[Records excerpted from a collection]

*** Block opens ***

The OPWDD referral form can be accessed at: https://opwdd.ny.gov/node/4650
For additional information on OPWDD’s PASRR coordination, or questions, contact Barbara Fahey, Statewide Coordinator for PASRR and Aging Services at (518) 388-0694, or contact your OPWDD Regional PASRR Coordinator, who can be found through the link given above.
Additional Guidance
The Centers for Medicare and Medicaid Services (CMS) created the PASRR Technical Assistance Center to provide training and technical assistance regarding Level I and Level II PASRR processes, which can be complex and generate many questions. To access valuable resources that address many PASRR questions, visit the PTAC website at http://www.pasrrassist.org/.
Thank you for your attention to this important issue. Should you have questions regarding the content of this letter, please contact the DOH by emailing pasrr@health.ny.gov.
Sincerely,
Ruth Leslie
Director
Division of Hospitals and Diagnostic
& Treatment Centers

*** Block closes ***

Search the entries above for the word "regarding", and copy every line where it occurs.

The Centers for Medicare and Medicaid Services (CMS) created the PASRR Technical Assistance Center to provide training and technical assistance regarding Level I and Level II PASRR processes, which can be complex and generate many questions. To access valuable resources that address many PASRR questions, visit the PTAC website at http://www.pasrrassist.org/.
Thank you for your attention to this important issue. Should you have questions regarding the content of this letter, please contact the DOH by emailing pasrr@health.ny.gov.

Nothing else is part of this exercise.